Bill Sterner has been flying hot air balloons for more than half his life.

"I've always considered it a blessing," said Sterner, 48. "Some people go through their whole life and are lucky to do it once."

His wife, Dawn, has also been around hot air balloons most of her life. Her father was a hot air balloon pilot and that's how Dawn and Bill met. Married now for 17 years, the couple has three daughters, and are the owners of Big Sky Hot Air Balloons. They reside in Metamora, but often take off with clients in their hot air balloon from Oakwood Community Church in Brandon Township, where they are members.

"The view from a balloon is unlike anything else," said Bill, whose father was also a hot air balloon pilot and off-ered to pay for his son's lessons. Bill got his license in 1996, but mostly enjoys hot air ballooning as a sport, not as a business. He has a full-time home inspection business and is happy for his hot air balloon business to simply cover the costs of propane, insurance, and champagne.

The Sterners bought their balloon, which they named "God's Promise," in 2004. The balloon's basket, or gondola, can fit up to five people. Inflated, the balloon measures 90,000 cubic feet. Today, new entry-level balloons start at about $25,000.

On a recent warm evening, the Sterner family, which includes daughters Mandalyn, Tabitha, and Savana, showed the process for inflating and deflating a hot air balloon. To take its shape, a balloon is packed full of cold air and then the air is heated to make it fly.

The Sterners offer only evening flights, when the wind is calmest. Flights can be taken from April to November, but the more common season is May through October and flying is completely dependent on weather conditions. No wind or only a very light breeze is required for a hot air balloon ride. More gas is burned on hot days and cool days offer better lift. Elevation is determined by wind direction, temperature and terrain and typically varies from treetop level to 2,000 feet, but he has had some flights that reached an elevation of about a mile, 5,280 feet.

"When you get up there, it's extremely quiet," said Bill.

Bill said people often mistakenly wait for an October flight for a chance to see more color on the trees. Waiting is a bad idea, however, as the weather in fall is more unpredictable.

■ Extracted page text data
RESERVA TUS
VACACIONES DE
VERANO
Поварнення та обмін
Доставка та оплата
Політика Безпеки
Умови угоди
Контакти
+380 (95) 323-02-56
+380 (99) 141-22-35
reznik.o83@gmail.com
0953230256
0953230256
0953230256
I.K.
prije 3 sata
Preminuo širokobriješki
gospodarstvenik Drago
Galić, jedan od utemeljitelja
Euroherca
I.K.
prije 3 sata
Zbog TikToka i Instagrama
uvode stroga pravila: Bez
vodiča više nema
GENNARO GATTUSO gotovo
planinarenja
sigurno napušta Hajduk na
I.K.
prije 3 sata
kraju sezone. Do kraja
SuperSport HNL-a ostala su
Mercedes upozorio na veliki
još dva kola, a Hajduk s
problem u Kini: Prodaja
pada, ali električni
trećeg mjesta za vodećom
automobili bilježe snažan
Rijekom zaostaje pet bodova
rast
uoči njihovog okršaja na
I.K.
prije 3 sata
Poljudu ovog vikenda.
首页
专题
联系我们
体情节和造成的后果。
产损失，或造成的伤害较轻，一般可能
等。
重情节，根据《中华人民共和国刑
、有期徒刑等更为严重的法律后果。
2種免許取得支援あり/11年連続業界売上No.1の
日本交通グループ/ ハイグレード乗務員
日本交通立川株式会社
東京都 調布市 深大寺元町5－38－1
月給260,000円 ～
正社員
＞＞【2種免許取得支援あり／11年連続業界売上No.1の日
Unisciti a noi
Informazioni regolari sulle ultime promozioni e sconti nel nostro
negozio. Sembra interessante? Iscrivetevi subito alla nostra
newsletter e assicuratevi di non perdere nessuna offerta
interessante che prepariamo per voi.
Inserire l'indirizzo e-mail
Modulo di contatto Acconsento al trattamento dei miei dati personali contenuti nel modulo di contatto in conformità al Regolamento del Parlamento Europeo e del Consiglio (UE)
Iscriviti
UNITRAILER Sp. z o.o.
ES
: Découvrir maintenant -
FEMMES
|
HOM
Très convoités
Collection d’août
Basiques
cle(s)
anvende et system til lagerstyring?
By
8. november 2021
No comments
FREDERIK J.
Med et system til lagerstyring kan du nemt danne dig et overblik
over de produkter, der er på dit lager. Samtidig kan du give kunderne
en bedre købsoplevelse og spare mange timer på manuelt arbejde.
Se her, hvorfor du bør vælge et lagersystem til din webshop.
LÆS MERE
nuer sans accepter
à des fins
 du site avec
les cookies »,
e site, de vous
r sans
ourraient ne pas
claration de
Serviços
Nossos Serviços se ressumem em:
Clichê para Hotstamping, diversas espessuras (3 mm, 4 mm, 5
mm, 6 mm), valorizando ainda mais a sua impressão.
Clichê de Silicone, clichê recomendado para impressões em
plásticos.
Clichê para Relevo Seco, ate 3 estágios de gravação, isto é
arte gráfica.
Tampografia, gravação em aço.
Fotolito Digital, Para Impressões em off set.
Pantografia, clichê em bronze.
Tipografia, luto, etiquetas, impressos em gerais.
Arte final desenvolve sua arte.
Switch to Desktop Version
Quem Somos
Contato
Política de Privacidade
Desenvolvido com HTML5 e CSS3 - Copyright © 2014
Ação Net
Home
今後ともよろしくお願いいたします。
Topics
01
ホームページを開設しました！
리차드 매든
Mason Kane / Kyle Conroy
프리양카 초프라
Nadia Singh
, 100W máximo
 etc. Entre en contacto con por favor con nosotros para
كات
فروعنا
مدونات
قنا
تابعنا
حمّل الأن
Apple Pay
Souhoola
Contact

■ WORK REQUEST 1
Do these statements agree with the hot air balloon article? (a) The Sterners offer morning flights as well as evening flights. (b) The balloon's basket can fit up to five people. (c) Bill got his license in 2004. Answer each with yes or no, and quote the deciding words of the article.
■ WORK REQUEST 2
Convert the listing into a JSON list of strings, one string per line and no blank lines. Begin at its first line and stop after the line that contains "GENNARO GATTUSO gotovo".

■ SOLUTION 1
(a) No: "The Sterners offer only evening flights, when the wind is calmest."
(b) Yes: "The balloon's basket, or gondola, can fit up to five people."
(c) No: "Bill got his license in 1996"

■ SOLUTION 2
[
  "RESERVA TUS",
  "VACACIONES DE",
  "VERANO",
  "Поварнення та обмін",
  "Доставка та оплата",
  "Політика Безпеки",
  "Умови угоди",
  "Контакти",
  "+380 (95) 323-02-56",
  "+380 (99) 141-22-35",
  "reznik.o83@gmail.com",
  "0953230256",
  "0953230256",
  "0953230256",
  "I.K.",
  "prije 3 sata",
  "Preminuo širokobriješki",
  "gospodarstvenik Drago",
  "Galić, jedan od utemeljitelja",
  "Euroherca",
  "I.K.",
  "prije 3 sata",
  "Zbog TikToka i Instagrama",
  "uvode stroga pravila: Bez",
  "vodiča više nema",
  "GENNARO GATTUSO gotovo"
]